There are absolutely no surprises in store, plot-wise, though Perry's approach has always been to rework familiar narrative conventions in such a way as to reaffirm key values (namely, generosity, community and forgiveness), remind us that no hardship is too severe to overcome (Perry is the very model of second-chance success), and supply laughter and catharsis in hearty doses. He trades on stereotypes - April's alcoholism is a clumsy shorthand - but never racial ones, and as appealing as Henson was in her Oscar-nominated turn as the long-suffering mammy in "The Curious Case of Benjamin Button," this is actually a more nuanced role for the gifted actress.

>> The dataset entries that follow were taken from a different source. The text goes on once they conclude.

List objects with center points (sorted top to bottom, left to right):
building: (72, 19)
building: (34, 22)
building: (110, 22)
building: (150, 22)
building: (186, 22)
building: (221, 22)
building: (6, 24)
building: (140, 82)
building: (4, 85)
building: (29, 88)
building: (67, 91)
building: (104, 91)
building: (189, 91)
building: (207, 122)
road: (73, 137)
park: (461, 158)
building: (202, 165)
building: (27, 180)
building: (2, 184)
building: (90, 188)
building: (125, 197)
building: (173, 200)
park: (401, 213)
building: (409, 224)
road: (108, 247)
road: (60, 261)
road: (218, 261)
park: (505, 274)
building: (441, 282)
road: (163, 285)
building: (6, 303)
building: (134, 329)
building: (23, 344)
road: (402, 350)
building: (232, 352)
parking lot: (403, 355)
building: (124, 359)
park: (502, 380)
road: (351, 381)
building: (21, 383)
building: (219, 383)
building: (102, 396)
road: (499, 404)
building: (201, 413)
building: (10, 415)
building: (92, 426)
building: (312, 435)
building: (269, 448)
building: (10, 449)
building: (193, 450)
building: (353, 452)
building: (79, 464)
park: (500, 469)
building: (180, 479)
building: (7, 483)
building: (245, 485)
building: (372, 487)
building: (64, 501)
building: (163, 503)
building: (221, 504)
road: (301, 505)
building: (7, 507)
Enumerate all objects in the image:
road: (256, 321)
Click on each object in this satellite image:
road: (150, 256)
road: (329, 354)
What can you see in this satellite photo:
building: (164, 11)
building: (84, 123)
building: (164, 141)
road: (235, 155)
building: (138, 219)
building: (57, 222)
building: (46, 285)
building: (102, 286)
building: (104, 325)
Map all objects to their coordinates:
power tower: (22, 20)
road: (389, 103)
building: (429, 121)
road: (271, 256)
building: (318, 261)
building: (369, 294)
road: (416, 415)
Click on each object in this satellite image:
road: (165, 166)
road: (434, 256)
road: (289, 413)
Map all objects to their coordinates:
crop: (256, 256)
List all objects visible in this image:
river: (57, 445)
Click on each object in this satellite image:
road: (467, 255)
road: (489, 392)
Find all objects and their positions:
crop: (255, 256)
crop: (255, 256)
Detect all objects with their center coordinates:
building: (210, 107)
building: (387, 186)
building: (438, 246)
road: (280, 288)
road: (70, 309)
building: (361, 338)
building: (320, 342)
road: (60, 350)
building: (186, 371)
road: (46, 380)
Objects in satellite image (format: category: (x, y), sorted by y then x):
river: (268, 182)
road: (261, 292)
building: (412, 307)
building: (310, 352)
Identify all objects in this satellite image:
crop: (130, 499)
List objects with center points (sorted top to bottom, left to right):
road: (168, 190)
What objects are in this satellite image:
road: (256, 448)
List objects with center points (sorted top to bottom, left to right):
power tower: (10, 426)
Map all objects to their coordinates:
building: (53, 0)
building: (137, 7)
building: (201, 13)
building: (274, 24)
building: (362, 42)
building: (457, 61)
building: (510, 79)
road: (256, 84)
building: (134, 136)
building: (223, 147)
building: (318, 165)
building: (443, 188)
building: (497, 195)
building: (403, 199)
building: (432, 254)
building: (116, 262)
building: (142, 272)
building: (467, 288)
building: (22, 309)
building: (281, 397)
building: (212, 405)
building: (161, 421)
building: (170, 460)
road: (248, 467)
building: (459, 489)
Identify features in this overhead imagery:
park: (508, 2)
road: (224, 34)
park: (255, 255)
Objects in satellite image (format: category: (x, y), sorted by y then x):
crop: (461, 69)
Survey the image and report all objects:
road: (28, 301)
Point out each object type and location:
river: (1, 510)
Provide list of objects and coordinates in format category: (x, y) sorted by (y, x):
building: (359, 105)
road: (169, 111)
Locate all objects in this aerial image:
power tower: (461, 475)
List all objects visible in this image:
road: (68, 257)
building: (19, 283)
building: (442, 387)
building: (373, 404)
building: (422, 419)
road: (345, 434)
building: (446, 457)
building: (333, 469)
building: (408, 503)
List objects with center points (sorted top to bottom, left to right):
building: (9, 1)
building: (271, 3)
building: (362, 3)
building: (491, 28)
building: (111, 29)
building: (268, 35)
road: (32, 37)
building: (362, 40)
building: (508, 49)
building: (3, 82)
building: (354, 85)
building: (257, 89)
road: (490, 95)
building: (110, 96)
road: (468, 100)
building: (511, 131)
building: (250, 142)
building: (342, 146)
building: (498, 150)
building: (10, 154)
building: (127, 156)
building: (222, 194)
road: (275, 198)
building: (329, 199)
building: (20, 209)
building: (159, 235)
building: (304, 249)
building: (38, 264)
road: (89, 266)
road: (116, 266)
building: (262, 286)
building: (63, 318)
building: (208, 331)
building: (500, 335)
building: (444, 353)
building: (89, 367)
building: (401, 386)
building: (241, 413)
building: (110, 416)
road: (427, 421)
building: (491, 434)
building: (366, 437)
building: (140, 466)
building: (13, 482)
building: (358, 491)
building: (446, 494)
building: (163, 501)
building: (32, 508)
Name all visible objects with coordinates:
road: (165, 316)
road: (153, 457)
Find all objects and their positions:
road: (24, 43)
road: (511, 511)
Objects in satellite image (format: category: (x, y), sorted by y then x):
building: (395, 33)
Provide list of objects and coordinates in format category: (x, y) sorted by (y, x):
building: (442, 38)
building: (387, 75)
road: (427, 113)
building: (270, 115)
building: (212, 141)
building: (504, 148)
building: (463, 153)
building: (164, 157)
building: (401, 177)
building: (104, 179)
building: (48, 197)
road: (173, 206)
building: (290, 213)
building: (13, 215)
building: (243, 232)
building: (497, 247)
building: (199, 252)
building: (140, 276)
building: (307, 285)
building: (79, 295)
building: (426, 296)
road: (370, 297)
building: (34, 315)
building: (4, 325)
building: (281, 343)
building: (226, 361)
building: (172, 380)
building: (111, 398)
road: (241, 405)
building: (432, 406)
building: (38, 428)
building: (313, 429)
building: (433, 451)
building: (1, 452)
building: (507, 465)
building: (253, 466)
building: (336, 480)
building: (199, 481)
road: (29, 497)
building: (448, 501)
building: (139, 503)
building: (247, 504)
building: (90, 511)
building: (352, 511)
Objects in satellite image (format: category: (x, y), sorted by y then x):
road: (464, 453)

"Bad" is also noteworthy in that it's Perry's first adaptation to feature as much singing onscreen as it did onstage. With Knight and Blige playing a kindly church lady and a battle-scarred club owner, respectively, Perry is free to transform these characters' insights into full-blown rafter-raisers, the lyrics serving to empower April and audiences alike. Since the characters themselves are all singers, their anthems feel organic, and though they may put the plot on hold for as long as seven minutes at a time, April experiences some serious emotional growth during each of these scenes.
Even more than "Diary of a Mad Black Woman," "Bad" seems to be a story for the ladies, and Perry knows just how to please his loyal followers. Helmer may be preaching Godly virtue, but he's not above treating guilty-pleasure glimpses of White's partially nude bod as heaven-sent. Where Madea seemed to overstay her welcome in earlier films, there's actually not much of her this time around (a point underscored by the end-credits outtakes). Her scene-stealing potential notwithstanding, it's easier to take Perry seriously when she's not the center of attention.